Auto sales were strong for July and all the car stocks are higher with Ford up 1.8%, GM up 1.7% and the auto index up 1.6%. Is this enough of a catalyst to push the auto stocks through the previous highs? The consolidation patterns are setting up for a break higher and continuation of the current uptrend in play. ISM manufacturing was much better at 55.4% versus the 52.0% expected. PMI was up as well to 53.7 and jobless claims fell to 326,000 almost 20,000 below last week. The only negative news came from construction spending which fell 0.6% versus up 0.4%. That is the impact of mortgage rates rising, plain and simple. Positive data to build the confidence of investors going forward… right?
Is China really doing better or not? The economic data has been mixed at best and the latest report of PMI released Thursday showed a rise to 50.3 from 50.1 for July, according to the government data. Thus, things are improving in the manufacturing sectors slightly. HSBC, private sector reading, reported the opposite and that manufacturing was contracting as the reading fell to 47.7 versus 48.2. The contradiction of course raises plenty of questions, but the important fact is if investors believe things are improving in the country. That belief is reflected in market prices and SPDR China ETF shows a reversal off the lows in July and a positive micro trend to the upside currently. If you are willing to take a longer term view of China the outlook is positive, but there will be volatility along the way as the data struggles to improve. But, like the balance of the equity market is about confidence in the outlook.

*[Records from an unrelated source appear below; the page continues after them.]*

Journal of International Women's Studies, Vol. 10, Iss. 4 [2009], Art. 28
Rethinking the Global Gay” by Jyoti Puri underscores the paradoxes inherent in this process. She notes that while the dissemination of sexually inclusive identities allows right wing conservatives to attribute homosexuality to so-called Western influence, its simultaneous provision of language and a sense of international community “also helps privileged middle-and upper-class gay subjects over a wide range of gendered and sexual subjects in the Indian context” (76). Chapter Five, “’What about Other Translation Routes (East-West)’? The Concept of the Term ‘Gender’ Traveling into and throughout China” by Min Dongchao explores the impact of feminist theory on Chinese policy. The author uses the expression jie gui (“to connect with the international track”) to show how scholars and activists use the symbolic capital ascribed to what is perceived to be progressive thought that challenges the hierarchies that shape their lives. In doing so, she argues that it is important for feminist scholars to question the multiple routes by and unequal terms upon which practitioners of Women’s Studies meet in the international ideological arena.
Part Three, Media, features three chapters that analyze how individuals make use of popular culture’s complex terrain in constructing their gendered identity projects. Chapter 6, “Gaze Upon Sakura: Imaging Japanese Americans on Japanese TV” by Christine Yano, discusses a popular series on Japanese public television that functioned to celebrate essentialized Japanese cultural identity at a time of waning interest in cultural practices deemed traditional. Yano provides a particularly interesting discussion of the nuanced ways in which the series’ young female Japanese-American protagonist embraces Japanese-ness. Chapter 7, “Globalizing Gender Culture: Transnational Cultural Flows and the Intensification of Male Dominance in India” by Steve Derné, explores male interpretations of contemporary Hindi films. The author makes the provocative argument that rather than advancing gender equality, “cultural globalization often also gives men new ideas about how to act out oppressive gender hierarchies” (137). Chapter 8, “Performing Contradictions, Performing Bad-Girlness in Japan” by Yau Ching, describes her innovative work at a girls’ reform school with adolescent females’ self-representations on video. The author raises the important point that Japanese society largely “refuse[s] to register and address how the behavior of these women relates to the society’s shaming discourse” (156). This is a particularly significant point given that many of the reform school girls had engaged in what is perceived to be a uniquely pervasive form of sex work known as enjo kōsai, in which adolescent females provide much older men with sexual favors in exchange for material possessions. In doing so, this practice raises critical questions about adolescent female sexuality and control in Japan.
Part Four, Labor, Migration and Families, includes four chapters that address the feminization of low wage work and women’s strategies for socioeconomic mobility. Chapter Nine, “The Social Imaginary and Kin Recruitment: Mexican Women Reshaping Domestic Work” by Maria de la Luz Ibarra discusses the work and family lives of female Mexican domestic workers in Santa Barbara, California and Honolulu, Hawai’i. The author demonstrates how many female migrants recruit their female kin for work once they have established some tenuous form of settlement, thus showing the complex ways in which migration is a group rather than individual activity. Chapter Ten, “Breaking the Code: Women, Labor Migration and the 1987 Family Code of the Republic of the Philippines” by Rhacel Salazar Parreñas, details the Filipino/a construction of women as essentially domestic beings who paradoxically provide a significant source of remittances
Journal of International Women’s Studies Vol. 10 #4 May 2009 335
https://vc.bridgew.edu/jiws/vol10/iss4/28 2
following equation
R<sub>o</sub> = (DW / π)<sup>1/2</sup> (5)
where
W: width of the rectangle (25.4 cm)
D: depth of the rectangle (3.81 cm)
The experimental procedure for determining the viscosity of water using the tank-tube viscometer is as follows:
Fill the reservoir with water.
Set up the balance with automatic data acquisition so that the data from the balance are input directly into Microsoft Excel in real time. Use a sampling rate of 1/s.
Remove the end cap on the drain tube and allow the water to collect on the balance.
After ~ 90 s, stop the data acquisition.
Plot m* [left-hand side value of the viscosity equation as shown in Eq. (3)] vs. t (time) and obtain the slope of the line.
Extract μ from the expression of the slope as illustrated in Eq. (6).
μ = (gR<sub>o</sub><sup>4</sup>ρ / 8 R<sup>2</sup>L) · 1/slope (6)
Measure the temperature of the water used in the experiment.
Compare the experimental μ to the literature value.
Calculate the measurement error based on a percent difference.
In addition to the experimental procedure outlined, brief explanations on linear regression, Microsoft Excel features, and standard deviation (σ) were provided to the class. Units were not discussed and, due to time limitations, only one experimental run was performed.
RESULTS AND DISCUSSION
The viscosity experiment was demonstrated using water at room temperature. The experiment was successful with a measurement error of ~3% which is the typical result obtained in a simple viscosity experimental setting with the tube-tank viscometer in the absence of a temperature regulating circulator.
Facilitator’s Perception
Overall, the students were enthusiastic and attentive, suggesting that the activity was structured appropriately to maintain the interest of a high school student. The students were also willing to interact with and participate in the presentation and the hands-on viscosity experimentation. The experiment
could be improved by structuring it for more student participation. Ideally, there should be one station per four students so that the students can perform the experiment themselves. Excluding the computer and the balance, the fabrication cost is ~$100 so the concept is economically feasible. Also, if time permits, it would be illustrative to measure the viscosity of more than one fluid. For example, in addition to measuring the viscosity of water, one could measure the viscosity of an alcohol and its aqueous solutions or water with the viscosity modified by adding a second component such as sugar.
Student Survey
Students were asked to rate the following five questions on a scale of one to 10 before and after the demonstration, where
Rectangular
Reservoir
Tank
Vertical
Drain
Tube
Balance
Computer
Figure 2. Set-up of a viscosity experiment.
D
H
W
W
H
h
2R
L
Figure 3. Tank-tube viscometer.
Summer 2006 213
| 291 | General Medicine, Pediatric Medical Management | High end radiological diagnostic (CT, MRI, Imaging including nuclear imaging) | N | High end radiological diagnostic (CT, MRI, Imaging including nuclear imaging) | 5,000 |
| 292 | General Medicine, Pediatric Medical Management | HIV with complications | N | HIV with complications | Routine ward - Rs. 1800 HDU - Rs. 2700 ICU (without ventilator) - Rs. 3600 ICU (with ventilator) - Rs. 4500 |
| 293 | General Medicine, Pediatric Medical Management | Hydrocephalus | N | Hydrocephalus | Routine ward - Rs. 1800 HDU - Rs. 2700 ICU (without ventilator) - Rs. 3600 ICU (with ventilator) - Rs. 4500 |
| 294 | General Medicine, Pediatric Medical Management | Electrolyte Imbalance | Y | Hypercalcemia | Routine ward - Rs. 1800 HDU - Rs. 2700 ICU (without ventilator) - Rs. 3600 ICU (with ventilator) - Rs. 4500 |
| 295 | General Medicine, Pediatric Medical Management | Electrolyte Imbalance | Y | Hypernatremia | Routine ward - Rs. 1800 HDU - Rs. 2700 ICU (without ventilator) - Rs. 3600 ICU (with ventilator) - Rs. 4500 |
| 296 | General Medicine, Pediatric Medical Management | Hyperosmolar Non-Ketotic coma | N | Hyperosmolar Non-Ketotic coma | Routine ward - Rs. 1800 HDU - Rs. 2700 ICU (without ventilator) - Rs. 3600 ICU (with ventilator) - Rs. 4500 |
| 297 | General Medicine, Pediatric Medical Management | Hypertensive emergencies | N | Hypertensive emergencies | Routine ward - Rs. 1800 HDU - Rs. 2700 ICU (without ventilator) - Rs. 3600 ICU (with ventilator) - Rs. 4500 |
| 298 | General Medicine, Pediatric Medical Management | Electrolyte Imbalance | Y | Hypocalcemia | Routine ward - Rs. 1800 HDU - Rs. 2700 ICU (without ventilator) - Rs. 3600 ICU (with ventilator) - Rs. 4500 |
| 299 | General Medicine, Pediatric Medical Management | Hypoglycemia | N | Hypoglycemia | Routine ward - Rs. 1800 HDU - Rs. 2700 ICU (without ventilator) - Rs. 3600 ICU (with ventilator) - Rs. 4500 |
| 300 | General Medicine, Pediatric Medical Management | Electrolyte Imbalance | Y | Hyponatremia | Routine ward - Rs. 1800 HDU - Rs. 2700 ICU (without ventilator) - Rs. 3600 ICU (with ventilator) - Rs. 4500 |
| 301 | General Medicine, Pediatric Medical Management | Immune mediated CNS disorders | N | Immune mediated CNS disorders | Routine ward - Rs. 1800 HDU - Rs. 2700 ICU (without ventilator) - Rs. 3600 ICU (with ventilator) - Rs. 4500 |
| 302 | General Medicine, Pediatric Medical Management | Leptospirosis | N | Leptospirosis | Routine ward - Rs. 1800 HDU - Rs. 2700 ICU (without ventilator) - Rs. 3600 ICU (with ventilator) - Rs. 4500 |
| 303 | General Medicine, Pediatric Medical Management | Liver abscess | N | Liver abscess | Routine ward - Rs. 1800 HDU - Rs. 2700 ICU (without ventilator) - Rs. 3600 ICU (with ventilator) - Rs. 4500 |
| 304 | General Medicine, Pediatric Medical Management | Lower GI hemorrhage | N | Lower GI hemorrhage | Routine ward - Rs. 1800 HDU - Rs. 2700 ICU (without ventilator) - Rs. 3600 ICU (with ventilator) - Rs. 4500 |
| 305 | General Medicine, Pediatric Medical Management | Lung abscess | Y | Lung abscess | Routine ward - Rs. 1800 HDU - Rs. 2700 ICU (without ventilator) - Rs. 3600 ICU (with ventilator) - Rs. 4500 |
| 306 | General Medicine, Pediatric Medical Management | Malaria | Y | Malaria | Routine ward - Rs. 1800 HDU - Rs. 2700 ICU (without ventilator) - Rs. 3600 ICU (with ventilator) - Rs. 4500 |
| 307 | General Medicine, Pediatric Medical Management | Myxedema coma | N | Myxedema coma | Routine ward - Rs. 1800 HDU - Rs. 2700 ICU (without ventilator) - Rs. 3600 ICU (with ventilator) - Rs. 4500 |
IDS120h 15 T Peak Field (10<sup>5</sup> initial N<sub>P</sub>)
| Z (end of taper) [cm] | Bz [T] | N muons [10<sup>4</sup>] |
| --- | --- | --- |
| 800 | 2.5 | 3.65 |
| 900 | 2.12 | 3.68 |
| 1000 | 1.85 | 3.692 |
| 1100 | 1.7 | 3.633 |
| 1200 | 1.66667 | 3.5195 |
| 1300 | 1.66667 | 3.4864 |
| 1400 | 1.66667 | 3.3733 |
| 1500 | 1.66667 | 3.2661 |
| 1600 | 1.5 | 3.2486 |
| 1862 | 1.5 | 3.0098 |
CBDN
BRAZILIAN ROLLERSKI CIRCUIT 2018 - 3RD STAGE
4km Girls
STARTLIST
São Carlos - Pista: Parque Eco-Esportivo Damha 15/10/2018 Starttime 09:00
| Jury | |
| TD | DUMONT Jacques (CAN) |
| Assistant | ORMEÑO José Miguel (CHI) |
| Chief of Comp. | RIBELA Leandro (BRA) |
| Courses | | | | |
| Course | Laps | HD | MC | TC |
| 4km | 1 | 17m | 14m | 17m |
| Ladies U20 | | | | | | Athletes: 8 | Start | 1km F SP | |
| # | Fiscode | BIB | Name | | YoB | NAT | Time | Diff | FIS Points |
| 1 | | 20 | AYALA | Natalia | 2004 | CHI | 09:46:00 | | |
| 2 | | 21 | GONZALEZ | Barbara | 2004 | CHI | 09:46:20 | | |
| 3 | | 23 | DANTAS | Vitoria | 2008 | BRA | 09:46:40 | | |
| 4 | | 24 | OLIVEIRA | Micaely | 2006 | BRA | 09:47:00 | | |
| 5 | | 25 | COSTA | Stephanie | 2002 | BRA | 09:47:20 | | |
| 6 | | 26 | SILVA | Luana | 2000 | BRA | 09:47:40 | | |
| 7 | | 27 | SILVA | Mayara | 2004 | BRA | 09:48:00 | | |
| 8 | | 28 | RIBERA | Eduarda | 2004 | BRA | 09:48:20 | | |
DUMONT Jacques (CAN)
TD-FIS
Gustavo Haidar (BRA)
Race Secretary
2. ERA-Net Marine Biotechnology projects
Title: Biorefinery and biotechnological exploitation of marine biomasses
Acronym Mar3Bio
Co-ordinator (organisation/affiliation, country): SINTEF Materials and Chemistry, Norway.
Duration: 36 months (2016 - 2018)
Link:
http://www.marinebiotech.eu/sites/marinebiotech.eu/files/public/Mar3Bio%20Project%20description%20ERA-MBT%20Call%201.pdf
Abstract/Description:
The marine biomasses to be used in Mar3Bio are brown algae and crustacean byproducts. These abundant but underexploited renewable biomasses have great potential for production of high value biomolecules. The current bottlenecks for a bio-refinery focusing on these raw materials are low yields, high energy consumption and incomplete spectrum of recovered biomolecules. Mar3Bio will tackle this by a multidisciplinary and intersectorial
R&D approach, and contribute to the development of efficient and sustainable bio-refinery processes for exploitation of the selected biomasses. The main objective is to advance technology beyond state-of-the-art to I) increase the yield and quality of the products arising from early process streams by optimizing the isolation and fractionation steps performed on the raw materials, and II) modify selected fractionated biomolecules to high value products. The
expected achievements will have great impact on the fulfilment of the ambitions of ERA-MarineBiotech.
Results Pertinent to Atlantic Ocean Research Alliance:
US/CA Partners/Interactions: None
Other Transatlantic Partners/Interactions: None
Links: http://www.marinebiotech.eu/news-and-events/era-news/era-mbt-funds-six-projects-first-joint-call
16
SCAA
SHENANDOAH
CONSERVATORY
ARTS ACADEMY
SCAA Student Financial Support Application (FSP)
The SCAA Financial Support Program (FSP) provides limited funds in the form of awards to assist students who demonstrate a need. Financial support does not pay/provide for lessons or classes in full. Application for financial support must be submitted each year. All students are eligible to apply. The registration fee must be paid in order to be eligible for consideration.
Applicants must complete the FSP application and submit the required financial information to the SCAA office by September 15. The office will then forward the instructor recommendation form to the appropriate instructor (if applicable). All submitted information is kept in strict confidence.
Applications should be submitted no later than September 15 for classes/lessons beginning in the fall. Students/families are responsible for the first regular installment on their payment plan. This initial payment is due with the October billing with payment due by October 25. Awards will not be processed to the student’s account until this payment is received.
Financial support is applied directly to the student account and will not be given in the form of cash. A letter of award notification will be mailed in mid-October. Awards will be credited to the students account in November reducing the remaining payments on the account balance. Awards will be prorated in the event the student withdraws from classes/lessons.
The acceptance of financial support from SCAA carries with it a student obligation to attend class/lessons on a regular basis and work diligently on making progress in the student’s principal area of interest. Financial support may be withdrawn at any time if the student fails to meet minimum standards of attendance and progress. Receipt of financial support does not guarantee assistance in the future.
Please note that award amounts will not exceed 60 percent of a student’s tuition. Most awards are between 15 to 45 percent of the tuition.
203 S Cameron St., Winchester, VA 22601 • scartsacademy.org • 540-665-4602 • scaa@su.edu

I could go on with all the news and reports posted on Thursday, but we still have to answer the question in our own minds… how much higher do we go? Our logical side wants to define the opportunity and our emotional side wants to run for the exits in fear of another fall on the horizon. It is difficult to tell ourselves to sell when the charts and prices continue to go higher, but risk is rising and we have to manage the downside as well as the upside of our portfolio currently. There is negative divergence between momentum indicators and the trend of the markets currently. I understand and appreciate that I am following the trend, but it does not mean I cannot be cautious of what can potentially happen on the downside.
The anxiety created by the worry or cautionary views about the future can keep investors from acting on the trend currently. I am suffering from some of that is the models currently. That is not bad it is just a reality of understanding and respecting the risk of trading. With that in mind let’s take a stab at the question… how long will the S&P 500 index remains above the 1700 level?
The transports (IYT) should be an indicator for the index looking forward and it jumped 3.2% on Thursday to hit a new high. This is reinforcement of the break higher for the broad index and supports the move higher for stocks. How long? Until the buyers stop believing in the upside is my simple answer. As much as you and I want to believe the market is driven by a combination of fundamental and technical data to define the trend, in the end it is belief (emotions) and perception (momentum) of value that drive prices short term. Currently the buyers are in control and they believe in the upside, and the perception is that the economy improves in the second half. Until it breaks the trend is on the upside and we have to learn to shut up and go along for the ride, versus being the child in the car asking, “are we there yet?”